Of course, not having to go through any mediator to communicate with God has some definite advantages.  As long as one doesn't fear that God.  For me, that's not been an issue since I was a small child--fearing God wasn't a lesson that stuck with me very well.  Maybe that's why I've found it to be a problem in my relationships with those who DO have that fear.  And why communication seems to be a challenge for me now, especially with a lot of Baptists.

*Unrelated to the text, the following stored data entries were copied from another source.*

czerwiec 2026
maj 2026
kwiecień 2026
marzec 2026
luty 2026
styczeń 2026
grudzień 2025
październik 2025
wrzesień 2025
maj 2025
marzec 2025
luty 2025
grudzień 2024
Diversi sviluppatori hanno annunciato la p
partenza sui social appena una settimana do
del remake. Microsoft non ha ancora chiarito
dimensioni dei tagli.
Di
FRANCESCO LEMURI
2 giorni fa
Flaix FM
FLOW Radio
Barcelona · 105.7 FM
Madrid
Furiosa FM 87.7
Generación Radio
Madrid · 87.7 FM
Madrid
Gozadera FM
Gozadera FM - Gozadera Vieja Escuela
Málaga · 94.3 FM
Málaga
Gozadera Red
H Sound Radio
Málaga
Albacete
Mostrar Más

Posted by Dee Ann Miller at 12:01 AM CDT
Updated: Thu 07/24/2008 7:45 AM CDT
Wed 07/23/2008
Words from Jason Berry
Topic: Making Changes

Jason Berry is an author and change agent who has often been quoted as an authority on clergy sexual abuse.  He tells us that 1993, when abuse in Catholic circles, was featured with a 60-Minutes documentary, was the year that he sees as the hub of the movement.  That was the year that I first heard Berry speak and gained respect for his voice of authority as a journalist.

In recent years, he advised in his speech at the 2008 SNAP conference, we have reached a plateau.  The Story is no longer really news, and it's much harder to bend the ear of journalists unless one really has something new to say.  After all, old news isn't of interest to people, even if old news was never digested.  It just doesn't sell.  So it's not what drives the market.

1993 was, of course, the year that my first book mentioned on this site (How Little We Knew) was released.  In a year that was considered to also be a pivotal year, followed by a plateau that followed soon afterwards, in regard to gender issues in the institutional church.

Berry reminds us that it is always a moral requirement, even when it's not a legal requirement, for us to act as a strong voice whenever possible.  He also cautioned people to avoid trying to be a voice unless they were fully prepared to speak as effectively as possible.  To speak as people who come across as successful, sane, and strong.  This is something especially difficult for survivors.  For identifying oneself as a survivor may lend credibility in some circles, yet not in circles of power and influence.  Sad, but true.  That's why it is very important for those who speak or bring court cases to act with boldness and clarity whenever it is possible to do so.

Yet, I would add, not to feel guilty if it isn't possible, for whatever reason, to be heard.